Required action:
Copy the listing below word for word, from its first line through the line containing "Kultur, und diese", including both of those lines.

[Extracted data entries]
§ §
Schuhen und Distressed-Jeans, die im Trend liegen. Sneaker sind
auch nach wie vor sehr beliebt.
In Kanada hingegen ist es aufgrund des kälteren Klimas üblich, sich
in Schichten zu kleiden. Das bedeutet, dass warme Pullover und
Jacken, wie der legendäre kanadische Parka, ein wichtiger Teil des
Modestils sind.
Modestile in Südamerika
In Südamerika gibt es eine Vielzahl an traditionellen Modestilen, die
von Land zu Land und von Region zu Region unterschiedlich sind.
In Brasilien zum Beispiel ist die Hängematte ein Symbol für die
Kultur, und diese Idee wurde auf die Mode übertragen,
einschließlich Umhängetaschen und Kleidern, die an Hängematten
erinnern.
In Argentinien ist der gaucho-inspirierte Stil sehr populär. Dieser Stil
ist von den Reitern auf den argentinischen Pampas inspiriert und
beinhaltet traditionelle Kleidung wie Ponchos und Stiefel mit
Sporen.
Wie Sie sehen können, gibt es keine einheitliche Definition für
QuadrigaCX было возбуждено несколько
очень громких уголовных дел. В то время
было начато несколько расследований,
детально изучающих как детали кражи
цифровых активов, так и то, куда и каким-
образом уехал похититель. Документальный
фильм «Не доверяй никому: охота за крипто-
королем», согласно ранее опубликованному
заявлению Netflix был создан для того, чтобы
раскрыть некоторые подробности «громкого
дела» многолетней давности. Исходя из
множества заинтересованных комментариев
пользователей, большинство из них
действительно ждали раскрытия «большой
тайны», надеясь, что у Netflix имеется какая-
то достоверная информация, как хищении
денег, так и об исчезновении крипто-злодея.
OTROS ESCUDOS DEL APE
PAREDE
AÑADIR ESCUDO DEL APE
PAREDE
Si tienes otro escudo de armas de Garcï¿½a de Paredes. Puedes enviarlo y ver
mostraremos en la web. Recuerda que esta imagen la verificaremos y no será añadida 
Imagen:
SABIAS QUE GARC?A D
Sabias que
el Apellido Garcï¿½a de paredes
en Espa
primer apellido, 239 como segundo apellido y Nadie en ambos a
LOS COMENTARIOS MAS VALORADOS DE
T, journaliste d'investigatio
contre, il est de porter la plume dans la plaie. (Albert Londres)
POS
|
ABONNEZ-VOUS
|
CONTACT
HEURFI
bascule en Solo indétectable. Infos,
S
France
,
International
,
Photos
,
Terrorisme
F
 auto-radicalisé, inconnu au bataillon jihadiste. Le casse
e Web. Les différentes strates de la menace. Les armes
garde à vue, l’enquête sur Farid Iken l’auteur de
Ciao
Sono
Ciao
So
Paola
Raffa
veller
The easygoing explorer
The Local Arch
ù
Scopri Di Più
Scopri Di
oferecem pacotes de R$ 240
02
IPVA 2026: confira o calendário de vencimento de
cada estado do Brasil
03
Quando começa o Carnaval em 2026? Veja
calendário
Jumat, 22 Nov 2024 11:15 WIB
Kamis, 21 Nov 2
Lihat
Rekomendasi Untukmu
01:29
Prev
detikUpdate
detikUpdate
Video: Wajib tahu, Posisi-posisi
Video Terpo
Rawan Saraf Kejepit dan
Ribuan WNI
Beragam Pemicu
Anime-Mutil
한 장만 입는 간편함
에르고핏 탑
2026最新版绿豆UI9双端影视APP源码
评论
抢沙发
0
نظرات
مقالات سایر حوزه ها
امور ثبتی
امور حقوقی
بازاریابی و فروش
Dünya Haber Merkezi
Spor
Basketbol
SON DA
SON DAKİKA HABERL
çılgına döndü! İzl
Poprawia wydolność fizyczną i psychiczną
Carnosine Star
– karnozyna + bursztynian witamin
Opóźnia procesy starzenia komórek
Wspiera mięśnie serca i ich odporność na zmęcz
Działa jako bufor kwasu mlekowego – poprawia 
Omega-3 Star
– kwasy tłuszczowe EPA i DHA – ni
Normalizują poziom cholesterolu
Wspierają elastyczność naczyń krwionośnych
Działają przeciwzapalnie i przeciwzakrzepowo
§ §
Reply:
Schuhen und Distressed-Jeans, die im Trend liegen. Sneaker sind
auch nach wie vor sehr beliebt.
In Kanada hingegen ist es aufgrund des kälteren Klimas üblich, sich
in Schichten zu kleiden. Das bedeutet, dass warme Pullover und
Jacken, wie der legendäre kanadische Parka, ein wichtiger Teil des
Modestils sind.
Modestile in Südamerika
In Südamerika gibt es eine Vielzahl an traditionellen Modestilen, die
von Land zu Land und von Region zu Region unterschiedlich sind.
In Brasilien zum Beispiel ist die Hängematte ein Symbol für die
Kultur, und diese Idee wurde auf die Mode übertragen,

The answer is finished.